Text segment.

# Teenage Whizzer



## mason_man (Jan 2, 2012)

My 1999 Whizzer is now 13 years old. It was my 1st whizzer, i've kept it pretty much original. motor has most of the changes, head, carb, cam, piston and flywheel. Went from 2ph to almost 10ph, from 25mph to over 50mph. I'm still making small changes, i think i'm about done.


----------



## militarymonark (Jan 3, 2012)

you can get the OHV head and bump up the HP a little more


----------



## bricycle (Jan 3, 2012)

Rats...thought it might be a new horror movie: "I was a teenage Whizzer"! (3-D).....


----------



## mason_man (Jan 3, 2012)

militarymonark said:


> you can get the OHV head and bump up the HP a little more




I've thought about using one of Fred's Kit on one of my new whizzer. would cost less than the vintage motor. needle bearing crank at about $400.00 just for that. frame would have to be modified, cost for that and kit is about $1,900.00 I'm still probably going to get a kit and start a project down the rode just to have one. Fred's place is about 12 miles from where i live. what are your plans ? Fred with vintage 700 motor HOV kit.

Ray


----------



## mason_man (Jan 3, 2012)

bricycle said:


> Rats...thought it might be a new horror movie: "I was a teenage Whizzer"! (3-D).....




Hey bri you still got that hornet chain guard ? can you PM me or e-mail if you still do. mason_man57@yahoo.com my zip is 90603.
Thanks Ray


----------



## bricycle (Jan 3, 2012)

mason_man said:


> Hey bri you still got that hornet chain guard ? can you PM me or e-mail if you still do. mason_man57@yahoo.com my zip is 90603.
> Thanks Ray




Yea Ray I do. I'll e-mail you. A friend of mine has Freds OHV on his mill, on a 24" newer frame. Has visited 65 mph and still had throttle left......scarey!!!!


----------



## mason_man (Jan 5, 2012)

bricycle said:


> Yea Ray I do. I'll e-mail you. A friend of mine has Freds OHV on his mill, on a 24" newer frame. Has visited 65 mph and still had throttle left......scarey!!!!




OH YAAA.....scarey but a lot of fun getting there. not the road rash.


----------

Work instruction 1.
Copy the rows below word for word, leaving out the picture lines.

Supplied material.
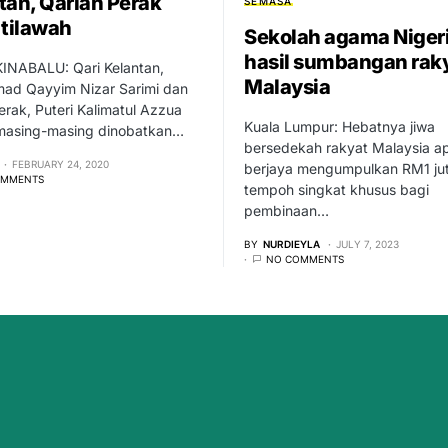
tan, Qariah Perak
SEMASA
 tilawah
Sekolah agama Niger
hasil sumbangan rak
NABALU: Qari Kelantan,
Malaysia
d Qayyim Nizar Sarimi dan
erak, Puteri Kalimatul Azzua
Kuala Lumpur: Hebatnya jiwa
masing-masing dinobatkan…
bersedekah rakyat Malaysia ap
FEBRUARY 24, 2020
berjaya mengumpulkan RM1 ju
OMMENTS
tempoh singkat khusus bagi
pembinaan…
BY
NURDIEYLA
JULY 7, 2023
NO COMMENTS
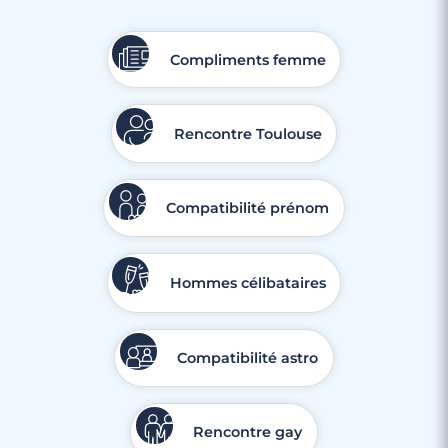
Compliments femme
Rencontre Toulouse
Compatibilité prénom
Hommes célibataires
Compatibilité astro
Rencontre gay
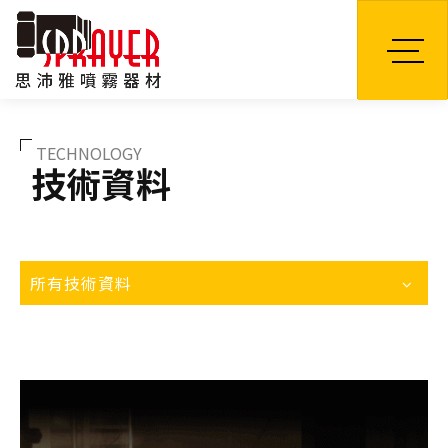
TW
TECHNOLOGY
技術資料
所有技術資料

Work instruction 2.
Answer these about the Whizzer thread:
(a) What year is mason_man's first Whizzer?
(b) About how many miles from mason_man's home is Fred's place?
(c) What speed has the bike of bricycle's friend reached?

Answer area 1.
tan, Qariah Perak
SEMASA
 tilawah
Sekolah agama Niger
hasil sumbangan rak
NABALU: Qari Kelantan,
Malaysia
d Qayyim Nizar Sarimi dan
erak, Puteri Kalimatul Azzua
Kuala Lumpur: Hebatnya jiwa
masing-masing dinobatkan…
bersedekah rakyat Malaysia ap
FEBRUARY 24, 2020
berjaya mengumpulkan RM1 ju
OMMENTS
tempoh singkat khusus bagi
pembinaan…
BY
NURDIEYLA
JULY 7, 2023
NO COMMENTS
Compliments femme
Rencontre Toulouse
Compatibilité prénom
Hommes célibataires
Compatibilité astro
Rencontre gay
TW
TECHNOLOGY
技術資料
所有技術資料

Answer area 2.
(a) 1999
(b) About 12 miles
(c) 65 mph